Archive pour le 7 octobre 2007

2001, année 24 — Un avion. Non, deux.

dimanche 7 octobre 2007

J’ai oublié le matin. Un mardi ordinaire à l’orée d’une troisième année de thèse. J’ai dû bosser sur la présentation qu’on ferait à Rome dans quelques jours. Je suis connecté sur IRC. J’y jette un œil distrait.

Un avion vient de percuter le World Trade Center !

On n’y croit pas, pas vraiment. C’est une blague ? Les sites de news en parlent déjà. C’est trop gros, trop énorme. Chercher quelques infos, ça prend quelques minutes. Assez de temps en tous cas pour que les informations semblent contradictoires : Non, pas un, deux !
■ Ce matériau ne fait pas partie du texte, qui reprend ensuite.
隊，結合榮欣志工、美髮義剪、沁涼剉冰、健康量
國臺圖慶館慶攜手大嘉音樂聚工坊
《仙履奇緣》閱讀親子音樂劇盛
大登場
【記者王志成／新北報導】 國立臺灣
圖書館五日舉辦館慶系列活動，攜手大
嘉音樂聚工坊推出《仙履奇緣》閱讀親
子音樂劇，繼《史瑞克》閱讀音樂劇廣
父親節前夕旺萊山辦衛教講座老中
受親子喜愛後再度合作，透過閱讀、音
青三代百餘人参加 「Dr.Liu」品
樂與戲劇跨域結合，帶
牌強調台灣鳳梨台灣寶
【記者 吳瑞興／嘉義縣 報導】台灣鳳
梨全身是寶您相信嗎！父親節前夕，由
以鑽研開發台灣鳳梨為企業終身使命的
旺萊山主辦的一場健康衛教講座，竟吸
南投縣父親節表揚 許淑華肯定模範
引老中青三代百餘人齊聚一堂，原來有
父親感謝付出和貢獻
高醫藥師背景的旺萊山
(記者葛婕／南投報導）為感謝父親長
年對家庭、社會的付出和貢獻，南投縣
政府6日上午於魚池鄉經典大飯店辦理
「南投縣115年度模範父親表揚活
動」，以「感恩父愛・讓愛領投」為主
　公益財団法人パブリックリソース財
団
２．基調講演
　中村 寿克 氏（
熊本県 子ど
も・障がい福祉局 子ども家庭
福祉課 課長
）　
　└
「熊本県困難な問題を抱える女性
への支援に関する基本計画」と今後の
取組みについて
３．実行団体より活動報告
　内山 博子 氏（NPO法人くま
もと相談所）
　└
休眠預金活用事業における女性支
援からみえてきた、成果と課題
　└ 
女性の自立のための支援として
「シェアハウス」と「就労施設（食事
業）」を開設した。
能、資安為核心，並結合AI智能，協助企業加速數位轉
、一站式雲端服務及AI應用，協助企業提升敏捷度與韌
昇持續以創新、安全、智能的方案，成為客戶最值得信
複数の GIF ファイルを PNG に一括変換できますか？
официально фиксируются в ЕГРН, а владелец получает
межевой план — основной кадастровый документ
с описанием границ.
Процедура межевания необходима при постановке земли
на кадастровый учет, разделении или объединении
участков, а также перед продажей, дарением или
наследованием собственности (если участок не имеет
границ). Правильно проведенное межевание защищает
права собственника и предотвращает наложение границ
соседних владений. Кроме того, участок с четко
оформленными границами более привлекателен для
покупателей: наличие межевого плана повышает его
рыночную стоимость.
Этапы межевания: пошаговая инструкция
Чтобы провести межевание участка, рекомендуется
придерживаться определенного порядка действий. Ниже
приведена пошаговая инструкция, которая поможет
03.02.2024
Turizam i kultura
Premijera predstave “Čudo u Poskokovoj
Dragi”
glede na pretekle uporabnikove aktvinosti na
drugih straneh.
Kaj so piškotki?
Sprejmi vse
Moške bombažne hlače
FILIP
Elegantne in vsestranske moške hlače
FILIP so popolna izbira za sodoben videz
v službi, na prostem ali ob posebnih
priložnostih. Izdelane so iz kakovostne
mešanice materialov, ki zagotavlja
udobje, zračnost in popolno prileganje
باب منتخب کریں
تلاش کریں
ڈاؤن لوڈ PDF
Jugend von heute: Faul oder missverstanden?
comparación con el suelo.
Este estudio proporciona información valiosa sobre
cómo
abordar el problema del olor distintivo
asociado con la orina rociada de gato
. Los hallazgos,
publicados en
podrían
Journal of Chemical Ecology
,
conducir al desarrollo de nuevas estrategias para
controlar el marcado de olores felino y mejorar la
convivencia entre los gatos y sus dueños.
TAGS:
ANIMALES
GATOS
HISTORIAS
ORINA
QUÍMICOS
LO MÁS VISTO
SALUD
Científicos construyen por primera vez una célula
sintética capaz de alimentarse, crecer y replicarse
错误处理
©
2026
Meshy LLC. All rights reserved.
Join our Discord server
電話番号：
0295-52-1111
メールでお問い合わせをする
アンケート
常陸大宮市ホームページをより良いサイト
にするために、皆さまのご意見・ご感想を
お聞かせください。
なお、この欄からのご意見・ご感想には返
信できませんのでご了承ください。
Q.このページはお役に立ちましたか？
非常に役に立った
C’est le début de l’après-midi. Mais à partir de là je crois que ma journée de travail est suspendue. J’appelle µ qui a un cousin sur place. Laisse un message sur son répondeur. Ce n’est encore qu’un spectaculaire accident. Waouh, t’as vu ça ?

Je travaille aussi avec une entreprise de Manhattan. Me demande si tout le monde va bien. Je me connecte là-bas. Les machines ont l’air de répondre normalement. Le boss est connecté aussi. Je le prends en conversation privée.
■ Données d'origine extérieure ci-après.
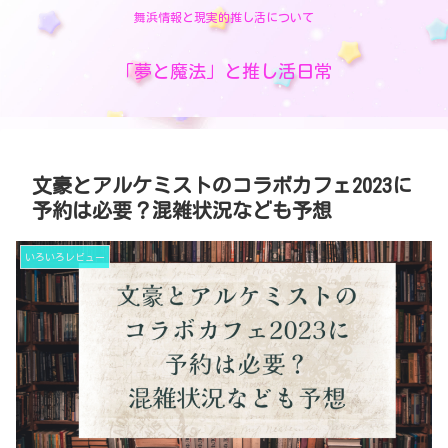
舞浜情報と現実的推し活について
「夢と魔法」と推し活日常
文豪とアルケミストのコラボカフェ2023に
予約は必要？混雑状況なども予想
いろいろレビュー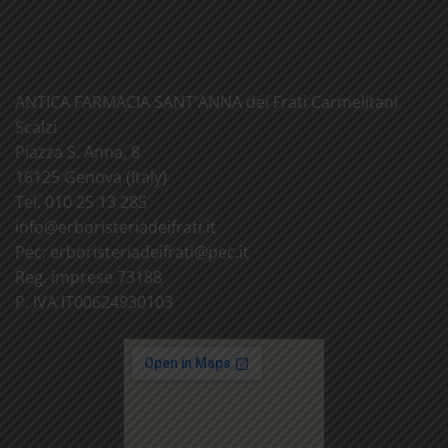
ANTICA FARMACIA SANT'ANNA dei Frati Carmelitani
Scalzi
Piazza S. Anna, 8
16125 Genova (Italy)
Tel. 010 25 13 285
info@
erboristeriadeifrati.it
Pec:
erboristeriadeifrati@
pec.it
Reg. imprese 73188
P. IVA IT00624930103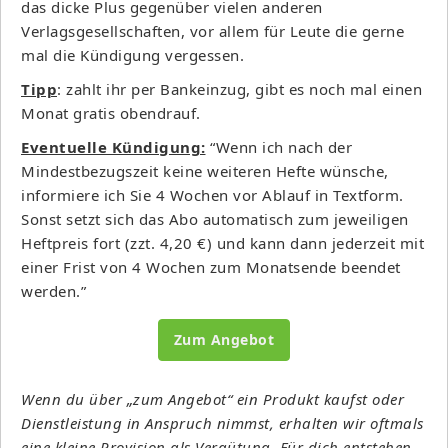
das dicke Plus gegenüber vielen anderen
Verlagsgesellschaften, vor allem für Leute die gerne
mal die Kündigung vergessen.
Tipp
: zahlt ihr per Bankeinzug, gibt es noch mal einen
Monat gratis obendrauf.
Eventuelle Kündigung:
“Wenn ich nach der
Mindestbezugszeit keine weiteren Hefte wünsche,
informiere ich Sie 4 Wochen vor Ablauf in Textform.
Sonst setzt sich das Abo automatisch zum jeweiligen
Heftpreis fort (zzt. 4,20 €) und kann dann jederzeit mit
einer Frist von 4 Wochen zum Monatsende beendet
werden.”
Zum Angebot
Wenn du über „zum Angebot“ ein Produkt kaufst oder
Dienstleistung in Anspruch nimmst, erhalten wir oftmals
eine kleine Provision als Vergütung. Für dich entstehen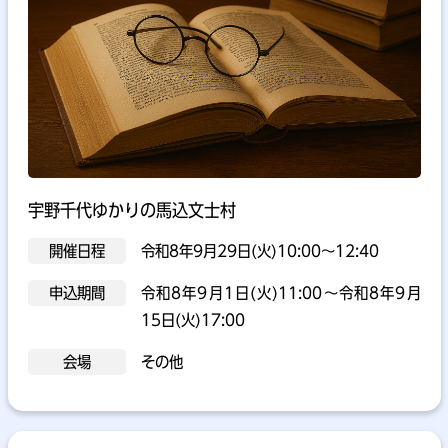
宇野千代ゆかりの馬込文士村
開催日程
令和8年9月29日(火)10:00～12:40
申込期間
令和8年9月1日(火)11:00～令和8年9月
15日(火)17:00
会場
その他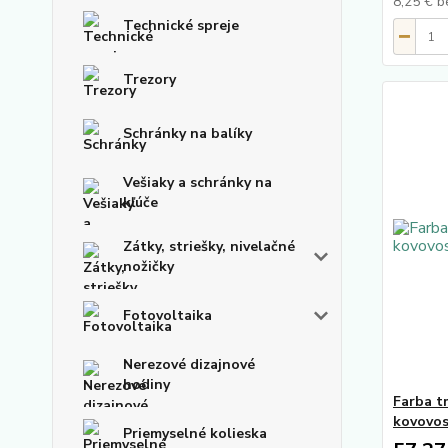
8,25 €
b
Technické spreje
Trezory
Schránky na balíky
Vešiaky a schránky na
kľúče
Zátky, striešky, nivelačné
nožičky
Fotovoltaika
Nerezové dizajnové
hodiny
Farba t
kovovo
Priemyselné kolieska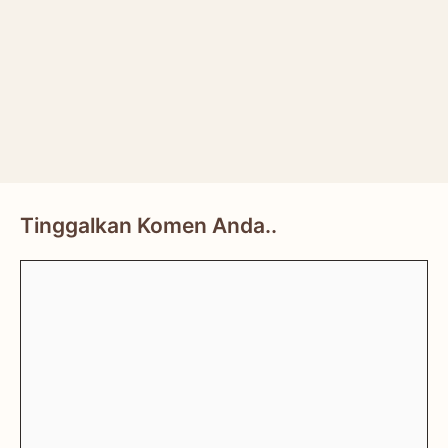
Tinggalkan Komen Anda..
Comment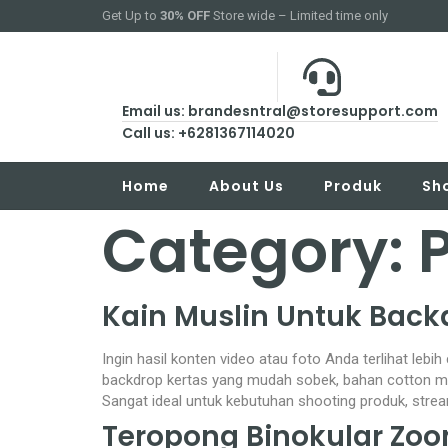
Get Up to
30% OFF
Store wide – Limited time only
Email us: brandesntral@storesupport.com
Call us: +6281367114020
Home
About Us
Produk
Sh
Category:
Kain Muslin Untuk Back
Ingin hasil konten video atau foto Anda terlihat leb
backdrop kertas yang mudah sobek, bahan cotton musl
Sangat ideal untuk kebutuhan shooting produk, stream
Teropong Binokular Zo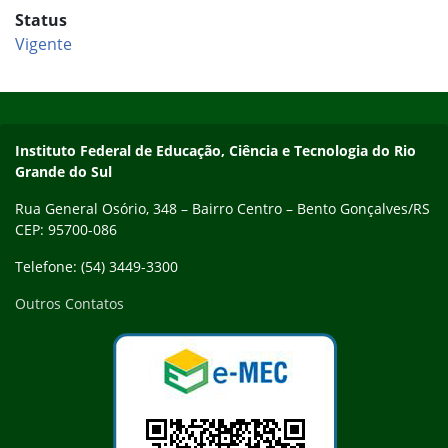
Status
Vigente
Início do rodapé
Fim do conteúdo
Contato
Instituto Federal de Educação, Ciência e Tecnologia do Rio
Grande do Sul
Rua General Osório, 348 – Bairro Centro – Bento Gonçalves/RS
CEP: 95700-086
Telefone: (54) 3449-3300
Outros Contatos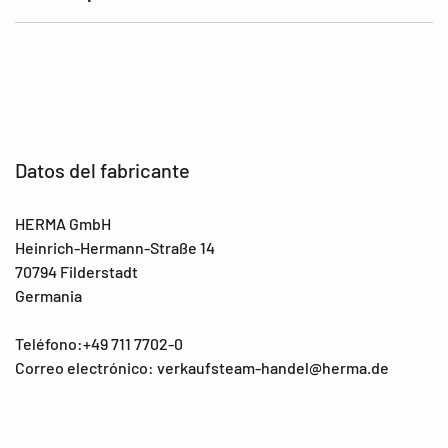
Datos del fabricante
HERMA GmbH
Heinrich-Hermann-Straße 14
70794 Filderstadt
Germania
Teléfono:+49 711 7702-0
Correo electrónico: verkaufsteam-handel@herma.de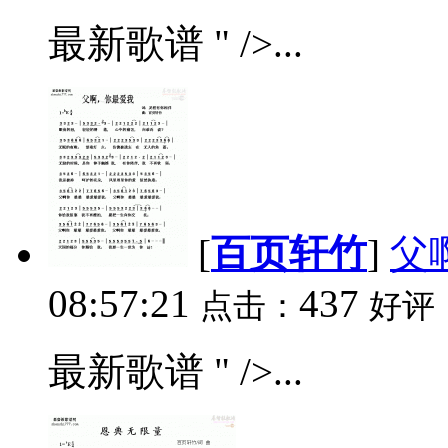
最新歌谱 " />...
[
百页轩竹
]
父
08:57:21
437
点击：
好评
最新歌谱 " />...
– Hi Robert, just wanted to know if everything is OK on your side?…
– Hmmm, yes, sure, I’m on a business trip in Amsterdam, what’s up?

Il ne sait pas encore ce qui vient d’arriver à quelques centaines de mètres de sa maison et de son bureau…
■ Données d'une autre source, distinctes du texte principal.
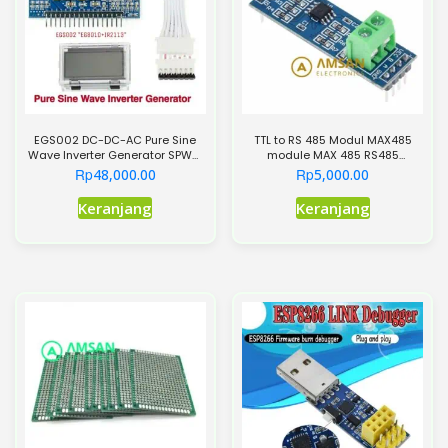
EGS002 DC-DC-AC Pure Sine
TTL to RS 485 Modul MAX485
Wave Inverter Generator SPWM
module MAX 485 RS485
Module Driver
NodeMCU aksesoris
Rp
Rp
48,000.00
5,000.00
Produk
Keranjang
Keranjang
ini
memiliki
beberapa
varian.
Pilihan
ini
dapat
diambil
di
halaman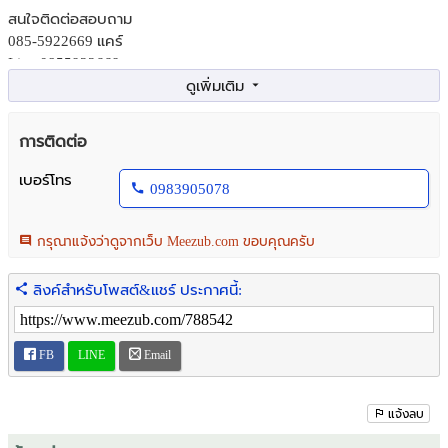
สนใจติดต่อสอบถาม
085-5922669 แคร์
Line 0855922669
การติดต่อ
เบอร์โทร
0983905078
กรุณาแจ้งว่าดูจากเว็บ Meezub.com ขอบคุณครับ
ลิงค์สำหรับโพสต์&แชร์ ประกาศนี้:
FB
LINE
Email
แจ้งลบ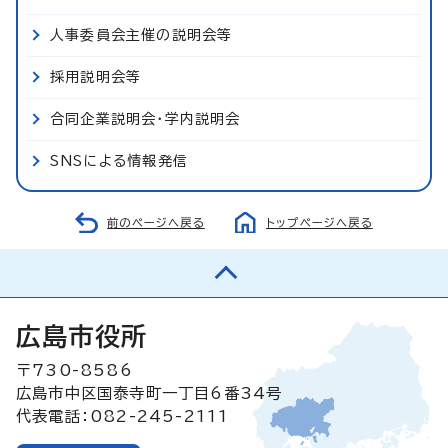
人事委員会主催の説明会等
採用説明会等
合同企業説明会・学内説明会
SNSによる情報発信
前のページへ戻る
トップページへ戻る
広島市役所
〒730-8586
広島市中区国泰寺町一丁目6番34号
代表電話：082-245-2111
– Two planes just crashed into the Twin Towers…
– Oh my god, is this for real???
– I’m afraid it is…

Ce jour-là j’étais Cassandre.

Tout le département a passé l’après-midi devant l’image neigeuse de TF1, projetée sur un mur entier dans la salle de réunion. Saisis et incrédules comme un milliard d’autres humains qui ne comprenaient pas encore ce qui venait de se passer. Médusés lorsqu’une tour puis l’autre a vacillé. Stupéfaits de voir en quelques secondes un invariant de l’univers – les deux silhouettes élancées sur la skyline – se déchirer sous nos yeux.

Cette semaine là j’ai peu dormi. Onze heure après que les tours se sont effondrées, les centraux de télécommunications du Sud de Manhattan sont arrivés à court de gasoil. Les groupes électrogènes se sont éteints. La liaison Internet du bureau de New-York s’est tue. Seules quelques lignes téléphoniques fonctionnaient encore, et j’ai passé mes nuits à acheminer à travers le chaos au moins le courrier urgent, avec ce qu’il restait de moyens du bord. C’était le feu et la cendre, la poussière, la désolation. Mais le mail passait.

Ingénieur, c’est mon métier. Je l’aime et, parfois, j’en suis intensément fier.

Vingt-quatre de trente petits cailloux.